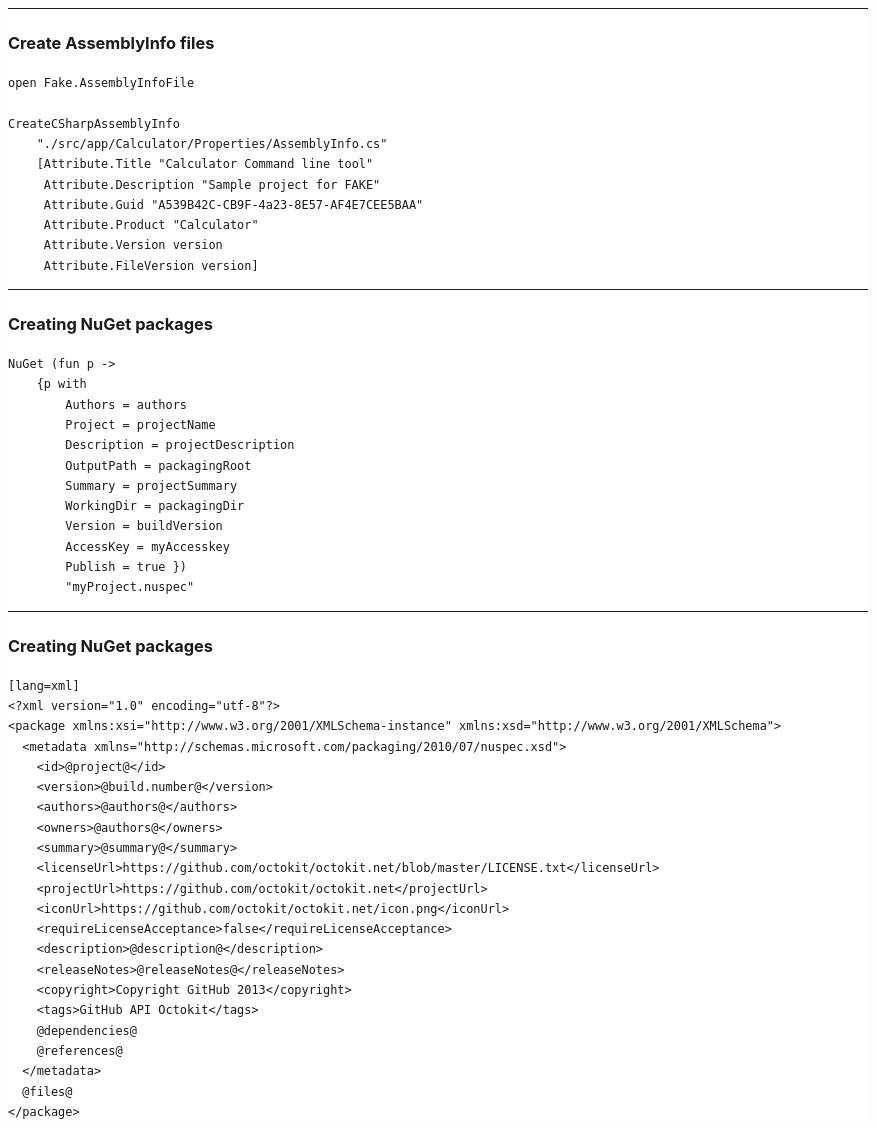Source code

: ***

### Create AssemblyInfo files
   

    open Fake.AssemblyInfoFile

    CreateCSharpAssemblyInfo 
        "./src/app/Calculator/Properties/AssemblyInfo.cs"
        [Attribute.Title "Calculator Command line tool"
         Attribute.Description "Sample project for FAKE"
         Attribute.Guid "A539B42C-CB9F-4a23-8E57-AF4E7CEE5BAA"
         Attribute.Product "Calculator"
         Attribute.Version version
         Attribute.FileVersion version]
         
***
         
### Creating NuGet packages

    
    NuGet (fun p ->
        {p with
            Authors = authors
            Project = projectName
            Description = projectDescription
            OutputPath = packagingRoot
            Summary = projectSummary
            WorkingDir = packagingDir
            Version = buildVersion
            AccessKey = myAccesskey
            Publish = true }) 
            "myProject.nuspec"
         
      
---
         
### Creating NuGet packages

    [lang=xml]
    <?xml version="1.0" encoding="utf-8"?>
    <package xmlns:xsi="http://www.w3.org/2001/XMLSchema-instance" xmlns:xsd="http://www.w3.org/2001/XMLSchema">
      <metadata xmlns="http://schemas.microsoft.com/packaging/2010/07/nuspec.xsd">    
        <id>@project@</id>
        <version>@build.number@</version>
        <authors>@authors@</authors>
        <owners>@authors@</owners>
        <summary>@summary@</summary>
        <licenseUrl>https://github.com/octokit/octokit.net/blob/master/LICENSE.txt</licenseUrl>
        <projectUrl>https://github.com/octokit/octokit.net</projectUrl>
        <iconUrl>https://github.com/octokit/octokit.net/icon.png</iconUrl>
        <requireLicenseAcceptance>false</requireLicenseAcceptance>
        <description>@description@</description>
        <releaseNotes>@releaseNotes@</releaseNotes>
        <copyright>Copyright GitHub 2013</copyright>    
        <tags>GitHub API Octokit</tags>
        @dependencies@
        @references@
      </metadata>
      @files@
    </package>
    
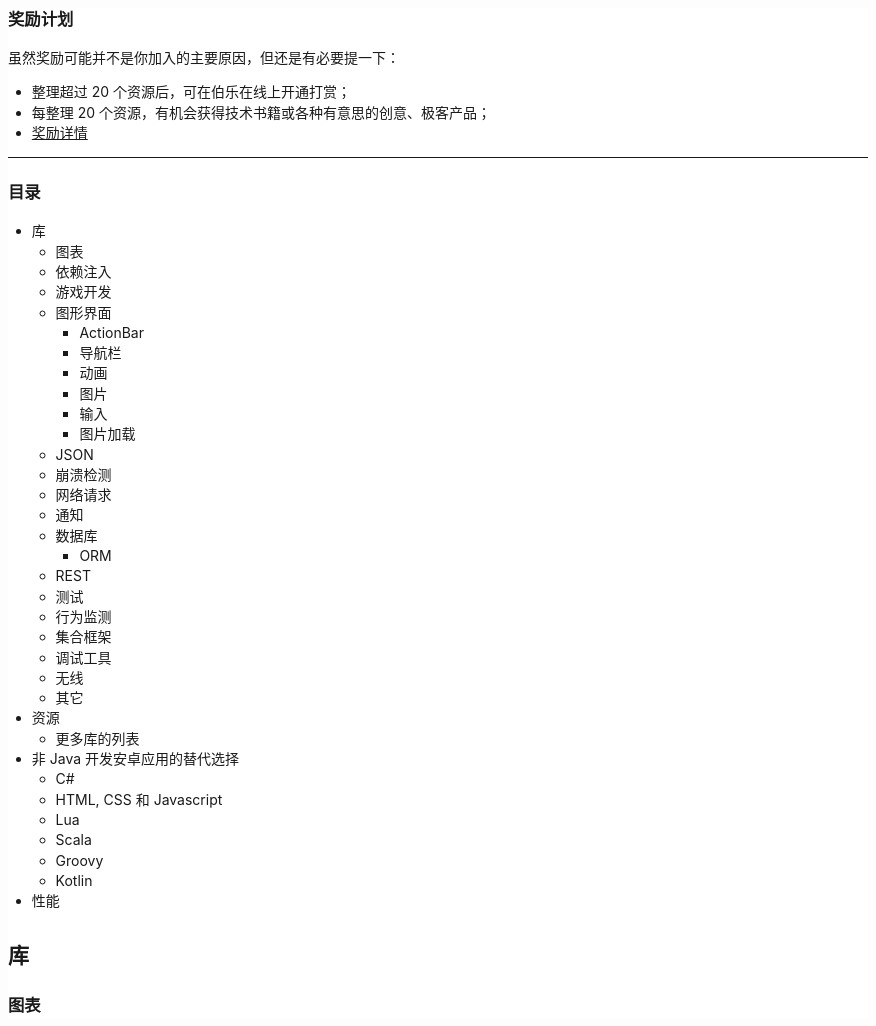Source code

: ### 奖励计划

虽然奖励可能并不是你加入的主要原因，但还是有必要提一下：

* 整理超过 20 个资源后，可在伯乐在线上开通打赏；
* 每整理 20 个资源，有机会获得技术书籍或各种有意思的创意、极客产品；
* [奖励详情](http://hao.jobbole.com/rewards/)

* * *
### 目录

*   库
    *   图表
    *   依赖注入
    *   游戏开发
    *   图形界面
        *   ActionBar
        *   导航栏
        *   动画
        *   图片
        *   输入
        *   图片加载
    *   JSON
    *   崩溃检测
    *   网络请求
    *   通知
    *   数据库
        *   ORM
    *   REST
    *   测试
    *   行为监测
    *   集合框架
    *   调试工具
    *   无线
    *   其它
*   资源
    *   更多库的列表
*   非 Java 开发安卓应用的替代选择
    *   C#
    *   HTML, CSS 和 Javascript
    *   Lua
    *   Scala
    *   Groovy
    *   Kotlin
*   性能

## 库

### [](https://github.com/JStumpp/awesome-android/blob/master/readme.md#charts)图表
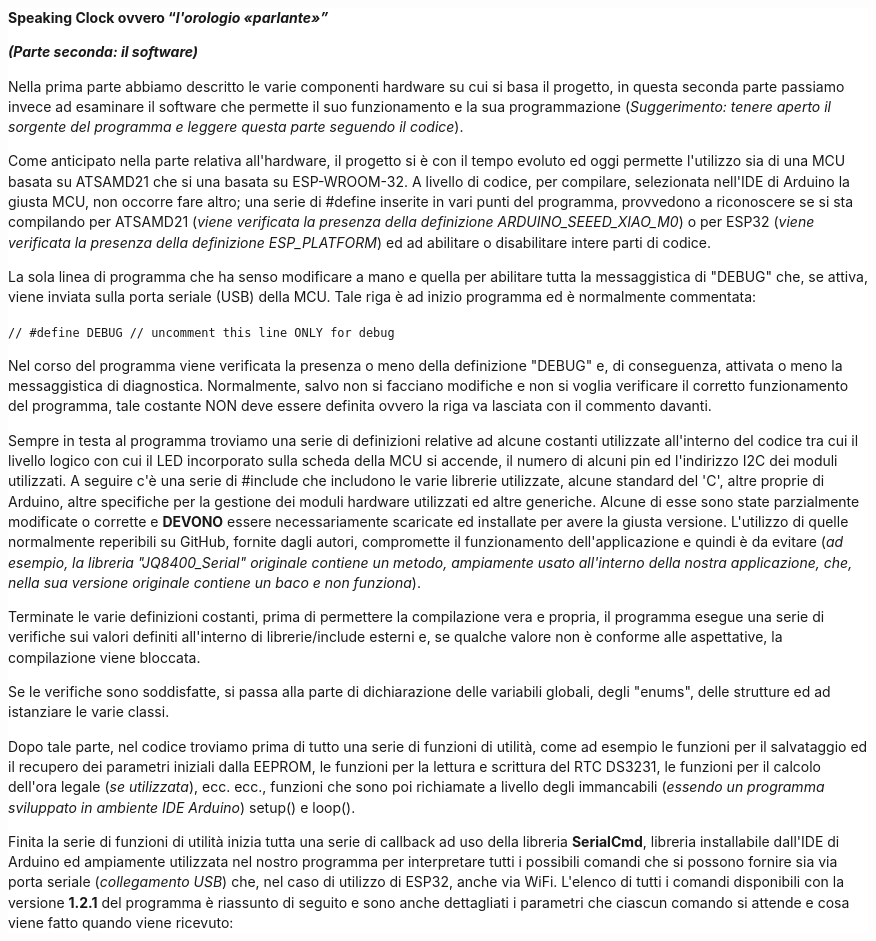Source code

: **Speaking Clock ovvero “*l'orologio «parlante»”***

***(Parte seconda: il software)***


Nella prima parte abbiamo descritto le varie componenti hardware su cui si basa il progetto, in questa seconda parte passiamo invece ad esaminare il software che permette il suo funzionamento e la sua programmazione (*Suggerimento: tenere aperto il sorgente del programma e leggere questa parte seguendo il codice*).

Come anticipato nella parte relativa all'hardware, il progetto si è con il tempo evoluto ed oggi permette l'utilizzo sia di una MCU basata su ATSAMD21 che si una basata su ESP-WROOM-32. A livello di codice, per compilare, selezionata nell'IDE di Arduino la giusta MCU, non occorre fare altro; una serie di #define inserite in vari punti del programma, provvedono a riconoscere se si sta compilando per ATSAMD21 (*viene verificata la presenza della definizione ARDUINO\_SEEED\_XIAO\_M0*) o per ESP32 (*viene verificata la presenza della definizione ESP\_PLATFORM*) ed ad abilitare o disabilitare intere parti di codice.

La sola linea di programma che ha senso modificare a mano e quella per abilitare tutta la messaggistica di "DEBUG" che, se attiva, viene inviata sulla porta seriale (USB) della MCU. Tale riga è ad inizio programma ed è normalmente commentata:

    // #define DEBUG // uncomment this line ONLY for debug


Nel corso del programma viene verificata la presenza o meno della definizione "DEBUG" e, di conseguenza, attivata o meno la messaggistica di diagnostica. Normalmente, salvo non si facciano modifiche e non si voglia verificare il corretto funzionamento del programma, tale costante NON deve essere definita ovvero la riga va lasciata con il commento davanti.

Sempre in testa al programma troviamo una serie di definizioni relative ad alcune costanti utilizzate all'interno del codice tra cui il livello logico con cui il LED incorporato sulla scheda della MCU si accende, il numero di alcuni pin ed l'indirizzo I2C dei moduli utilizzati. A seguire c'è una serie di #include che includono le varie librerie utilizzate, alcune standard del 'C', altre proprie di Arduino, altre specifiche per la gestione dei moduli hardware utilizzati ed altre generiche. Alcune di esse sono state parzialmente modificate o corrette e **DEVONO** essere necessariamente scaricate ed installate per avere la giusta versione. L'utilizzo di quelle normalmente reperibili su GitHub, fornite dagli autori, compromette il funzionamento dell'applicazione e quindi è da evitare (*ad esempio, la libreria "JQ8400\_Serial" originale contiene un metodo, ampiamente usato all'interno della nostra applicazione, che, nella sua versione originale contiene un baco e non funziona*).

Terminate le varie definizioni costanti, prima di permettere la compilazione vera e propria, il programma esegue una serie di verifiche sui valori definiti all'interno di librerie/include esterni e, se qualche valore non è conforme alle aspettative, la compilazione viene bloccata.

Se le verifiche sono soddisfatte, si passa alla parte di dichiarazione delle variabili globali, degli "enums", delle strutture ed ad istanziare le varie classi.

Dopo tale parte, nel codice troviamo prima di tutto una serie di funzioni di utilità, come ad esempio le funzioni per il salvataggio ed il recupero dei parametri iniziali dalla EEPROM, le funzioni per la lettura e scrittura del RTC DS3231, le funzioni per il calcolo dell'ora legale (*se utilizzata*), ecc. ecc., funzioni che sono poi richiamate a livello degli immancabili (*essendo un programma sviluppato in ambiente IDE Arduino*) setup() e loop().

Finita la serie di funzioni di utilità inizia tutta una serie di callback ad uso della libreria **SerialCmd**, libreria installabile dall'IDE di Arduino ed ampiamente utilizzata nel nostro programma per interpretare tutti i possibili comandi che si possono fornire sia via porta seriale (*collegamento USB*) che, nel caso di utilizzo di ESP32, anche via WiFi. L'elenco di tutti i comandi disponibili con la versione **1.2.1** del programma è riassunto di seguito e sono anche dettagliati i parametri che ciascun comando si attende e cosa viene fatto quando viene ricevuto:
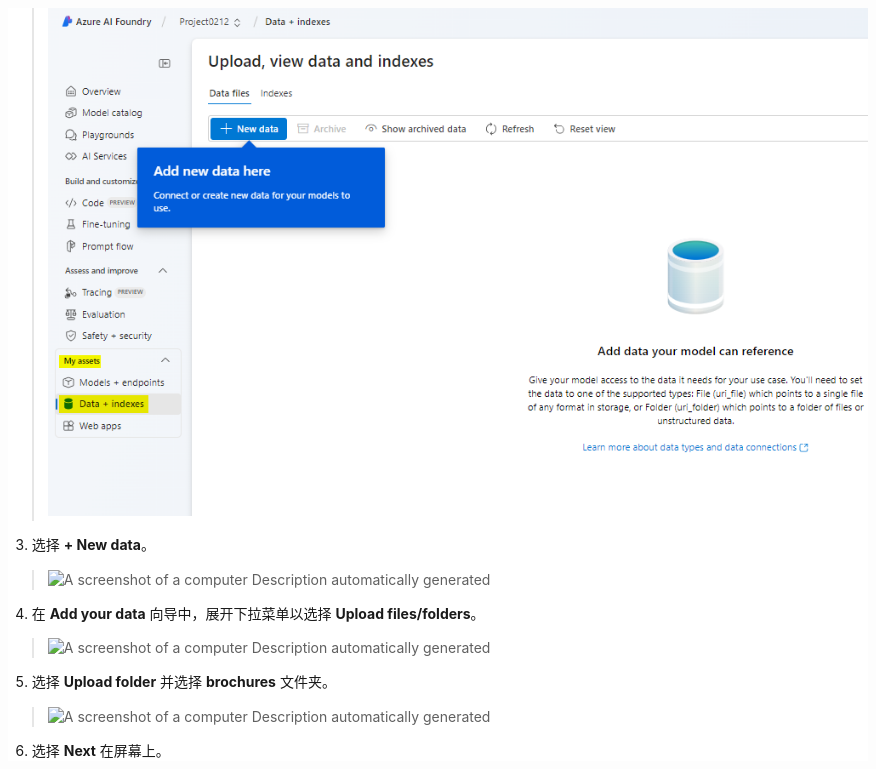 > ![](./media/image21.png)

3.  选择 **+ New data**。

> ![A screenshot of a computer Description automatically
> generated](./media/image22.png)

4.  在 **Add your data** 向导中，展开下拉菜单以选择 **Upload
    files/folders**。

> ![A screenshot of a computer Description automatically
> generated](./media/image23.png)

5.  选择 **Upload folder** 并选择 **brochures** 文件夹。

> ![A screenshot of a computer Description automatically
> generated](./media/image24.png)

6.  选择 **Next** 在屏幕上。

» Work request:
Pull out every line of the entries above that contains the string "Calculator". Case counts.

» Response:
        "./src/app/Calculator/Properties/AssemblyInfo.cs"
        [Attribute.Title "Calculator Command line tool"
         Attribute.Product "Calculator"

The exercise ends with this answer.